Fragmento:
---
EE UU debe reflexionar sobre las consecuencias de una respuesta a las provocaciones de Siria

Solo falta la orden de fuego, que debe dar el presidente de Estados Unidos. Las armas apuntan ya al objetivo, la Siria de Bachar el Asad, declarada culpable de atacar a la población civil con armas químicas en el último episodio de una larga y cruel guerra civil que es, ante todo, responsabilidad del régimen que la ha desencadenado. Antes de disparar quedan todavía unos segundos para reflexionar, tal como ha pedido ya el secretario general de Naciones Unidas, Ban Ki-moon, con toda la razón y los argumentos del mundo.

Que El Asad merece una respuesta de la comunidad internacional y a ser posible definitiva respecto a su poderío militar y su capacidad para dañar a los sirios no debiera ocupar ni un segundo de dicha reflexión previa al disparo. Si acaso, sería oportuno un cierto remordimiento de todos por la tardanza en reaccionar ante la matanza perpetrada a conciencia desde marzo de 2011 hasta enzarzar el país en un enfrentamiento sectario y civil sin fin.
---
Registros de una colección:

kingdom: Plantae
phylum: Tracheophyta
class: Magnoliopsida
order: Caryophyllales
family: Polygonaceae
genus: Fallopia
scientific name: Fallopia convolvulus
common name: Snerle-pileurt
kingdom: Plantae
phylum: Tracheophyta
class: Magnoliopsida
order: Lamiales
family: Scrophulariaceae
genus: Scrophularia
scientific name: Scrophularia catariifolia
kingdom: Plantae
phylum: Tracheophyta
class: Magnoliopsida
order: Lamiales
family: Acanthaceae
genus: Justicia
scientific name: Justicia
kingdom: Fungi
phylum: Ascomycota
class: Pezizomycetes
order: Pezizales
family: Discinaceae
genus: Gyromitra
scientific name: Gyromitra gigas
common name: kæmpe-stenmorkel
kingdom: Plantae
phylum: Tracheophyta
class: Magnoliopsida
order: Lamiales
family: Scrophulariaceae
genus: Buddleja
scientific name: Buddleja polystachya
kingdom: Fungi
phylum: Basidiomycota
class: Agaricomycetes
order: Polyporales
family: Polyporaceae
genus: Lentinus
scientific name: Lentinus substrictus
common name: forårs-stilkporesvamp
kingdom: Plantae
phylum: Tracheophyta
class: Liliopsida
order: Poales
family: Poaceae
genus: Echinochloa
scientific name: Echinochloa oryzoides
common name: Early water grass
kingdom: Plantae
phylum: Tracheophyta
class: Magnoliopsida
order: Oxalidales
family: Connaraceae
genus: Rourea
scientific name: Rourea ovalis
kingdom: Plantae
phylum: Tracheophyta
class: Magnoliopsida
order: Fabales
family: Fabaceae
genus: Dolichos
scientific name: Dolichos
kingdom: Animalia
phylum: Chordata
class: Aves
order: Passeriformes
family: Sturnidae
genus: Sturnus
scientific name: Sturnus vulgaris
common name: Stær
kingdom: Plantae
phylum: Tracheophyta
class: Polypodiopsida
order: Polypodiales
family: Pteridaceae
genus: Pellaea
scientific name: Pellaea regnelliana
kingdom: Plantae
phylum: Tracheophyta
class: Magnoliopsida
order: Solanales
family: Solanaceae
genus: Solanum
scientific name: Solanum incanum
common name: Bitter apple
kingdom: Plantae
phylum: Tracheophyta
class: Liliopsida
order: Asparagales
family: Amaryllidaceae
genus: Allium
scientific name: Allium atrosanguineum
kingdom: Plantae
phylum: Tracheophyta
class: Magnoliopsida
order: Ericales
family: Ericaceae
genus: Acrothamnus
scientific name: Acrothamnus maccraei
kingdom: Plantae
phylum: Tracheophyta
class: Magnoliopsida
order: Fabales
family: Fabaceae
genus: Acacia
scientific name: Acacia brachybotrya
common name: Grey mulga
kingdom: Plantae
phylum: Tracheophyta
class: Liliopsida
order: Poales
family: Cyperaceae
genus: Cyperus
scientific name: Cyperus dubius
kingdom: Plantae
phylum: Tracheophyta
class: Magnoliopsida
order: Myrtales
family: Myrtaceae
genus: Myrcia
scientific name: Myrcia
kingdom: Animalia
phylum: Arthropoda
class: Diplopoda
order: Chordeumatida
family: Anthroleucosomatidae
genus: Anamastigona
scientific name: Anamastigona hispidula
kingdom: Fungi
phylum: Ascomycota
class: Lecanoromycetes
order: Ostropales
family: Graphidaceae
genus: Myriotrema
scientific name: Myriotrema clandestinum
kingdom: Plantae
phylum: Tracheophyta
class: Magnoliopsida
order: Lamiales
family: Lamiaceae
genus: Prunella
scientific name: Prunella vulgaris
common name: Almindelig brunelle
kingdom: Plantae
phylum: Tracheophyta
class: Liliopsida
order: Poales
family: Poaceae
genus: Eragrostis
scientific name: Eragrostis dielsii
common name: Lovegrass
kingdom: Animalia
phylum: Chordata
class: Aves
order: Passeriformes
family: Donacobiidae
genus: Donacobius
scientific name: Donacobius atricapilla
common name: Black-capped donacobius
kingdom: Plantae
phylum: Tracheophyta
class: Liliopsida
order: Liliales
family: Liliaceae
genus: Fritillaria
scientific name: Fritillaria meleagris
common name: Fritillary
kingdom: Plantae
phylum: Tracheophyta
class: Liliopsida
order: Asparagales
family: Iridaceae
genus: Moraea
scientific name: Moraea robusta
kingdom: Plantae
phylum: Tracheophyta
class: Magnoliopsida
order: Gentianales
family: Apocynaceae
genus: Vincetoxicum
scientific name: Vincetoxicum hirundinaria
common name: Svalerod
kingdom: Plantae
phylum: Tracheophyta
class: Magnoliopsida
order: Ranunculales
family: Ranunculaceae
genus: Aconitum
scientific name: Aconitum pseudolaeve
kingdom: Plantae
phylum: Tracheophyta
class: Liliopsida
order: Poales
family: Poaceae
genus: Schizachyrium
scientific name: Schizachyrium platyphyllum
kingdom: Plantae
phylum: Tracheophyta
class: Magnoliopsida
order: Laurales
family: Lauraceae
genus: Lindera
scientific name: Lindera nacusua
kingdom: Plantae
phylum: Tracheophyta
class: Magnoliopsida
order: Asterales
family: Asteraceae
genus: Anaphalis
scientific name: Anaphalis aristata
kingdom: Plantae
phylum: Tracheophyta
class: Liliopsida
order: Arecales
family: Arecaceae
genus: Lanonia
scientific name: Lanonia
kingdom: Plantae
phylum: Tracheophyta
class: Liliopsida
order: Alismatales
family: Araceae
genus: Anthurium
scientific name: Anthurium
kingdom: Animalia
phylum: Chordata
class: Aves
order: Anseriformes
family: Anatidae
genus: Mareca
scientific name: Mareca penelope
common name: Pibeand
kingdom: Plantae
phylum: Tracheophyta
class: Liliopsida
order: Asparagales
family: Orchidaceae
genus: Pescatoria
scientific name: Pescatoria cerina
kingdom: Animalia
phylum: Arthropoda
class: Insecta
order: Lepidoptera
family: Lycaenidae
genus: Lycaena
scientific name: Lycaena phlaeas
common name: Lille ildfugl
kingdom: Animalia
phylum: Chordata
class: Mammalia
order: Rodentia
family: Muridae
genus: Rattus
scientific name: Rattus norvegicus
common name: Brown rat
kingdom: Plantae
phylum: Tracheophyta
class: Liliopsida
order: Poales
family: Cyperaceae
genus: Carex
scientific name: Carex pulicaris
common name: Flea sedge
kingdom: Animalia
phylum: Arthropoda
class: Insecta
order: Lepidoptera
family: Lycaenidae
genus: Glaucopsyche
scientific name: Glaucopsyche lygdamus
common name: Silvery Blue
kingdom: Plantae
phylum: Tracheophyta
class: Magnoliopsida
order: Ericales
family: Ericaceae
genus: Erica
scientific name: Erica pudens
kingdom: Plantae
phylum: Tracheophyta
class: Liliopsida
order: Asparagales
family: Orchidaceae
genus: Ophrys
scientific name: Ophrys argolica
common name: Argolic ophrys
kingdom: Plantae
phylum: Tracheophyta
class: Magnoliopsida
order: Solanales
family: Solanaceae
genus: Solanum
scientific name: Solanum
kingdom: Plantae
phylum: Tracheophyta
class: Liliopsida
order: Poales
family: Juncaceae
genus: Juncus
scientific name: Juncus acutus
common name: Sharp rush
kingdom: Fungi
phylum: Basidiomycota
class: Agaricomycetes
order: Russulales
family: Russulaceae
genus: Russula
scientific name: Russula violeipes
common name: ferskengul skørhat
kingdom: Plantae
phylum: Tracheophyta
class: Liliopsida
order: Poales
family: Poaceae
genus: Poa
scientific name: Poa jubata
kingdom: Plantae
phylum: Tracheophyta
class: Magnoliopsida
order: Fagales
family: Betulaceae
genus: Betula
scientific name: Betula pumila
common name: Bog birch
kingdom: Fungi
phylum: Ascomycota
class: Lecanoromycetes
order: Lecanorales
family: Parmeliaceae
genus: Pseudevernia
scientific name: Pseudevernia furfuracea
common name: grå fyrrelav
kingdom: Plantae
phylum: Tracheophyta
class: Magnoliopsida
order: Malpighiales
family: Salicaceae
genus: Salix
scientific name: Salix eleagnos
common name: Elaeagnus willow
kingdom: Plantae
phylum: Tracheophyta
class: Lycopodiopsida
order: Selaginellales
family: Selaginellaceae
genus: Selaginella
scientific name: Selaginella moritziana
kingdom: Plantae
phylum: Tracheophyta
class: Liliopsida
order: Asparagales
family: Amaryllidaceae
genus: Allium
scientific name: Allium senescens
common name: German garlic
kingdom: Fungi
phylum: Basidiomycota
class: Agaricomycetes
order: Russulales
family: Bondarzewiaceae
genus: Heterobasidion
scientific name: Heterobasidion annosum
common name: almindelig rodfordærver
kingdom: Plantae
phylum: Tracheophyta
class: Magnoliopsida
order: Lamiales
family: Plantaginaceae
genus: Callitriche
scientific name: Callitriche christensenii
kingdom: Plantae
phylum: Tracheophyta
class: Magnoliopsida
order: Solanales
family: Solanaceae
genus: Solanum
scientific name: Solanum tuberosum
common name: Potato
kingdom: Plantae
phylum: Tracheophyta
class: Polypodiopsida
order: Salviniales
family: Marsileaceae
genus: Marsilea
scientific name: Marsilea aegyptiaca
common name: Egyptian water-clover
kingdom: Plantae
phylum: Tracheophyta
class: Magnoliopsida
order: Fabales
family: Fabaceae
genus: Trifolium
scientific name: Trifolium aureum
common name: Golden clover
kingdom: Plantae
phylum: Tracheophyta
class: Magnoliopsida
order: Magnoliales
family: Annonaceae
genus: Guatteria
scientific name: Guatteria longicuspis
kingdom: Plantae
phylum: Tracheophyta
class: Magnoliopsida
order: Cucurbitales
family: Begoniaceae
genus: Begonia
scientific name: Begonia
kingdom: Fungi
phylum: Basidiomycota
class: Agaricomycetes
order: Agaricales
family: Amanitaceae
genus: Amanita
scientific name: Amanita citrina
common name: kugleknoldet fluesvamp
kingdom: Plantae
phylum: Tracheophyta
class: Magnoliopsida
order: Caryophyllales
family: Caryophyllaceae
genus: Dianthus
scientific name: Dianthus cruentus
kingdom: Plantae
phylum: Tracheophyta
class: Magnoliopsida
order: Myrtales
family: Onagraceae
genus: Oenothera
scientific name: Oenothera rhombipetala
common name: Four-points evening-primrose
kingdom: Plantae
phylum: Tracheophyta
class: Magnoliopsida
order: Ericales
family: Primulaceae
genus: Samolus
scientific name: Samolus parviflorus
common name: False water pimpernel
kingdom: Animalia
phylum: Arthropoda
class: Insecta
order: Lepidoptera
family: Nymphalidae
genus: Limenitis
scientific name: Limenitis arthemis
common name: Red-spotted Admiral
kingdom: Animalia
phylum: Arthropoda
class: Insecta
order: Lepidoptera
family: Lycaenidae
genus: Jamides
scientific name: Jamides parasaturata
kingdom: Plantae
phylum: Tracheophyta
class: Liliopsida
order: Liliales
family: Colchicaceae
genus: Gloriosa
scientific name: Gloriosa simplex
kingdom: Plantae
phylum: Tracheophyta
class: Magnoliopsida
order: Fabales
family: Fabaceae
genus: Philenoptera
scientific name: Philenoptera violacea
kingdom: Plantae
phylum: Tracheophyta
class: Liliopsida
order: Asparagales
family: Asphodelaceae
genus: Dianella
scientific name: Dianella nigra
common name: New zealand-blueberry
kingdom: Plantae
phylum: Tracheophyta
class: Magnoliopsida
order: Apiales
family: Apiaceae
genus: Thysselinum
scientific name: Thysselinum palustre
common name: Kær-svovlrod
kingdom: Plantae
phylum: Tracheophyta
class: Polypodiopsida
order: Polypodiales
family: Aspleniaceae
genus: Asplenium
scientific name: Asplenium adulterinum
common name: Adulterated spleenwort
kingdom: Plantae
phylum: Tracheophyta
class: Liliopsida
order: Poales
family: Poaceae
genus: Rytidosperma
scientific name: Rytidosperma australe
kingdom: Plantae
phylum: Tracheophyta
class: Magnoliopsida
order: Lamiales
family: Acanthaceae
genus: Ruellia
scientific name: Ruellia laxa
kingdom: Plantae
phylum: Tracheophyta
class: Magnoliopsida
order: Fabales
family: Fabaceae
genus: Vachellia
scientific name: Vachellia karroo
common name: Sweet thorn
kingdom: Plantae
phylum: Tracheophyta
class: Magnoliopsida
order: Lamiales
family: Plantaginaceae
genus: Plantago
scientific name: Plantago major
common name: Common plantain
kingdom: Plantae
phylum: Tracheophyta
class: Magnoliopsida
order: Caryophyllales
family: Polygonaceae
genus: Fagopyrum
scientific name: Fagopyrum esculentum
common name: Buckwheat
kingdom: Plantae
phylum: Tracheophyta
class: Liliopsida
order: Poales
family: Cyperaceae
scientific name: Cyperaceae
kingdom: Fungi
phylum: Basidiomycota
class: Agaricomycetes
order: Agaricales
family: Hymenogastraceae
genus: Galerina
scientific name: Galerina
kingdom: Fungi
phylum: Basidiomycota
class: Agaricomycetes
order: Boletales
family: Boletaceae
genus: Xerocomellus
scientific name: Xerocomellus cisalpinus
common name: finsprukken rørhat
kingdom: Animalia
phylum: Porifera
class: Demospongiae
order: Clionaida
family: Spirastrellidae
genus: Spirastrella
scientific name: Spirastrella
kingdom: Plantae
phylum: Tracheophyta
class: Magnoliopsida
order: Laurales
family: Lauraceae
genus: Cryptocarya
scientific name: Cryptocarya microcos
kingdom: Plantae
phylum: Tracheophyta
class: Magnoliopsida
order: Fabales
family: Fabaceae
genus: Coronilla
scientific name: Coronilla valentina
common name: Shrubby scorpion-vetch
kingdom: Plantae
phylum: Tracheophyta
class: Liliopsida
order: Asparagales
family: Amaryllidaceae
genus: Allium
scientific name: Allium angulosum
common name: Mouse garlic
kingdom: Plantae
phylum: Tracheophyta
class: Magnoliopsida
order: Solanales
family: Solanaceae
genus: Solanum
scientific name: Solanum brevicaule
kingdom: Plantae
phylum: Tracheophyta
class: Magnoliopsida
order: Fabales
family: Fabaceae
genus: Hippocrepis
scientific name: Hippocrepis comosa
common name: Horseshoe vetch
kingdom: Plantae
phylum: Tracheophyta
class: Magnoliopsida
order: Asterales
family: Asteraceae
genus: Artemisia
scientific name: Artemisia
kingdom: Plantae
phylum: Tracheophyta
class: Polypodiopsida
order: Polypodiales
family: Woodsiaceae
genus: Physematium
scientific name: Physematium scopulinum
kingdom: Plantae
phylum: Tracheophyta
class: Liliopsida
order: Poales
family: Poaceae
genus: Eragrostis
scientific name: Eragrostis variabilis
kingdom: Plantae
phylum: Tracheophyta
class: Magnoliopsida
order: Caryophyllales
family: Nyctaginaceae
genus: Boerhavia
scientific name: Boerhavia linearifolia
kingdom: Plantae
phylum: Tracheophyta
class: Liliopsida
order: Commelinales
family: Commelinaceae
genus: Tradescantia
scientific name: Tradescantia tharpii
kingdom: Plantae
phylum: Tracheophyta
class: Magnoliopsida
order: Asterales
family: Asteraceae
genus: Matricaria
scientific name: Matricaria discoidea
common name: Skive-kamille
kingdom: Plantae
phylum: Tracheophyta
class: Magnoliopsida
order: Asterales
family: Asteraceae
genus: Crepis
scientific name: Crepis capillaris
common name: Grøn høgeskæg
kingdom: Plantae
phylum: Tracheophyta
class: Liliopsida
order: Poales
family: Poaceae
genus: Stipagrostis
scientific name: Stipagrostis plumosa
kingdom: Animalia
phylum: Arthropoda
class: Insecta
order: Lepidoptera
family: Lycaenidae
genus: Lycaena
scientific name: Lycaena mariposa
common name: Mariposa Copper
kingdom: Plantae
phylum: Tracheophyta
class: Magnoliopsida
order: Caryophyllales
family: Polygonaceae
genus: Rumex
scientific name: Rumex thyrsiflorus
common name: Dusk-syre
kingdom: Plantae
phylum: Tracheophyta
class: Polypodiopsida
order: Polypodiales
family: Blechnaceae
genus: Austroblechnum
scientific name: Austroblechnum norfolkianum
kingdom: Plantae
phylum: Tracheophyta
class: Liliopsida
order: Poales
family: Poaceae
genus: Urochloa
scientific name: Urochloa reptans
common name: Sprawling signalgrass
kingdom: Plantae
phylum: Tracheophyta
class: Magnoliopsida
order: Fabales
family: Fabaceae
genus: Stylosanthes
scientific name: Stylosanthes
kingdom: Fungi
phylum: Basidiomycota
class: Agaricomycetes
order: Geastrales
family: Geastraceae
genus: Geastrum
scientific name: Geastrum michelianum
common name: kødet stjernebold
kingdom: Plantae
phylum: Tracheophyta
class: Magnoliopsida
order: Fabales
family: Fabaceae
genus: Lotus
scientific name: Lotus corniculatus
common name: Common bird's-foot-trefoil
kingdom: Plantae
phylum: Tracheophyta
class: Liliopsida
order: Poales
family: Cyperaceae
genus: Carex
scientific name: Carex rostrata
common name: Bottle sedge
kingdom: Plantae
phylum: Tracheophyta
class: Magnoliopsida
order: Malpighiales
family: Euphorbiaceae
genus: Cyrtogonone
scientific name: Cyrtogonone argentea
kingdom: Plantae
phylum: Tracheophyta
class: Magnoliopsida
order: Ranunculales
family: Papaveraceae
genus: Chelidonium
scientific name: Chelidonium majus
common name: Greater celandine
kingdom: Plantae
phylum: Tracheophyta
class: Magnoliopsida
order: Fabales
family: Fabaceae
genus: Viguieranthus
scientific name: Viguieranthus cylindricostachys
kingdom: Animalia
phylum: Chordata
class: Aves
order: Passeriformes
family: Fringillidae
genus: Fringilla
---
Consigna:
Responde según el fragmento sobre Siria:
1. ¿Quién debe dar la orden de fuego?
2. ¿Qué ha pedido Ban Ki-moon, secretario general de Naciones Unidas?
3. ¿Desde qué mes y año se ha perpetrado la matanza?

Solución:
1. El presidente de Estados Unidos.
2. Que se reflexione antes de disparar.
3. Desde marzo de 2011.